Aggravated indecent liberties with a child, Allen's current conviction, carries a statutory maximum sentence of 61 months; the trial court in this case doubled that sentence to 122 months pursuant to its finding that Allen was a persistent sex offender, then granted a downward departure, finally sentencing Allen to 110 months' imprisonment. In order to conclude that Allen was a persistent sex offender, the trial court had to make a determination beyond a reasonable doubt that Allen's 1987 aggravated incest adjudication was sexually motivated.
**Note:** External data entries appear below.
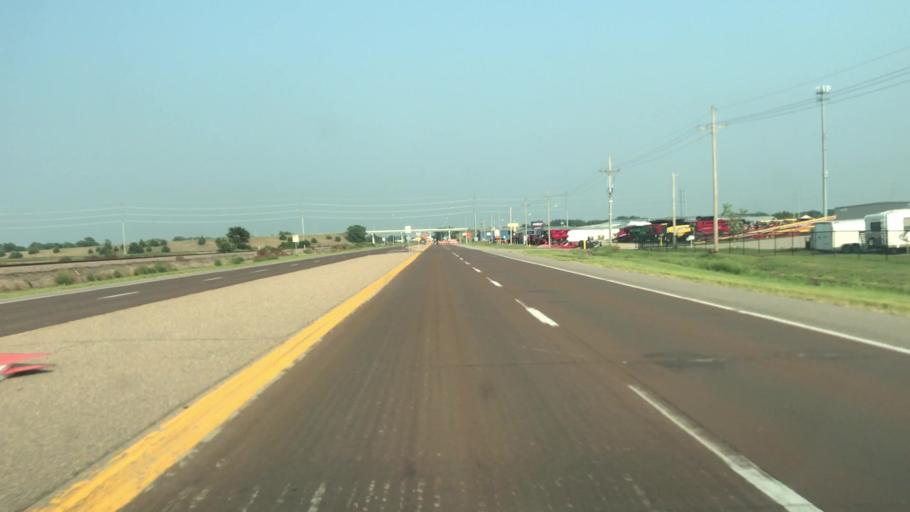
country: US
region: Nebraska
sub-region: Hall County
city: Grand Island
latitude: 40.9554
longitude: -98.3928
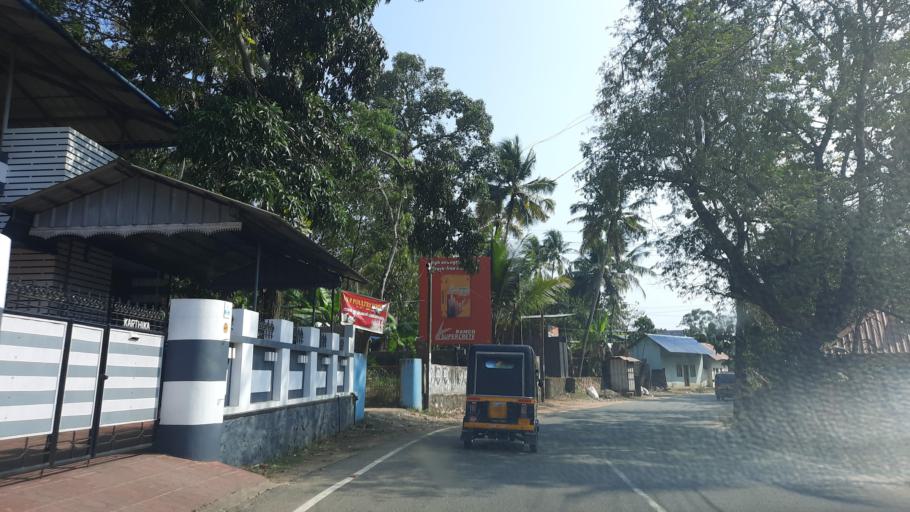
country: IN
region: Kerala
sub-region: Thiruvananthapuram
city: Nedumangad
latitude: 8.5681
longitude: 76.9232
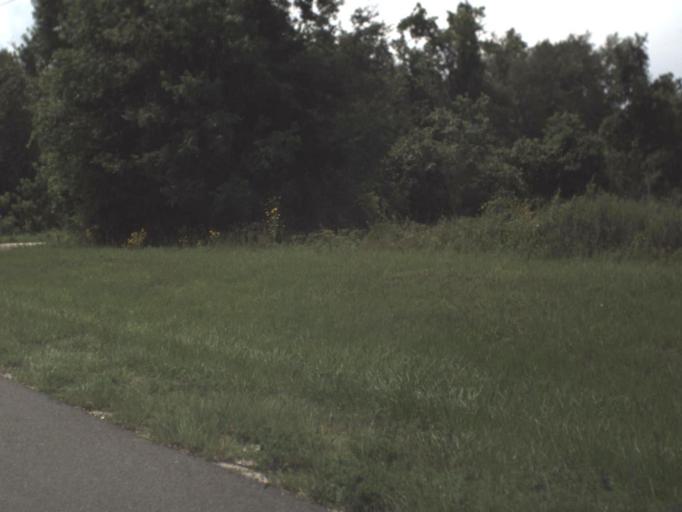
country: US
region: Florida
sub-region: Clay County
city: Keystone Heights
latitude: 29.8028
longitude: -82.0593
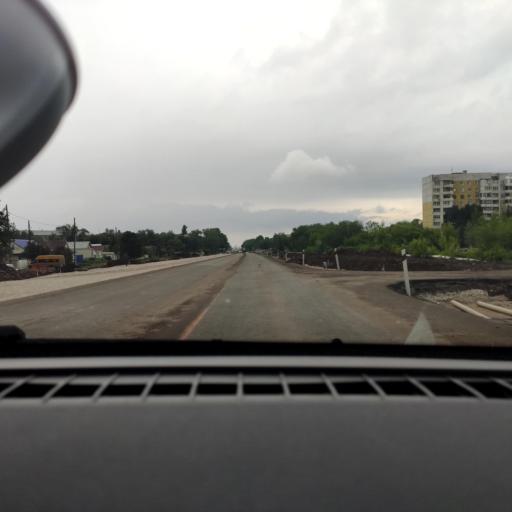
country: RU
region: Samara
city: Samara
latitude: 53.1117
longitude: 50.0827
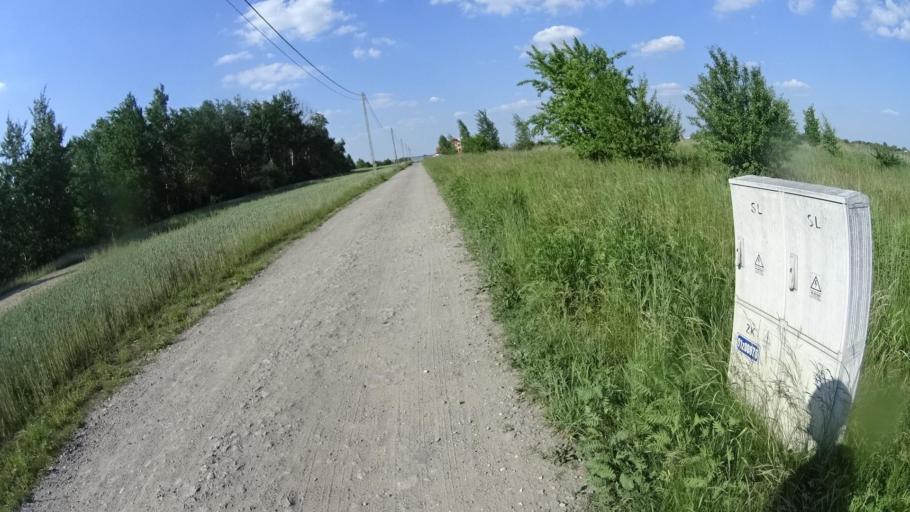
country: PL
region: Masovian Voivodeship
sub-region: Powiat warszawski zachodni
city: Ozarow Mazowiecki
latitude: 52.1923
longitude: 20.7625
Under Apprendi and Gould, "[o]ther than the fact of a prior conviction, any fact that increases the penalty for a crime beyond the prescribed statutory maximum must be submitted to a jury, and proved beyond a reasonable doubt." Apprendi, 530 U. S. at 490.

Sentence vacated and case remanded for imposition of sentence.

JOHNSON, J., not participating.

BRAZIL, S.J., assigned.1

1REPORTER'S NOTE: Senior Judge J. Patrick Brazil was appointed to hear case No. 93,940 vice Justice Johnson pursuant to the authority vested in the Supreme Court by K.S.A. 20-2616.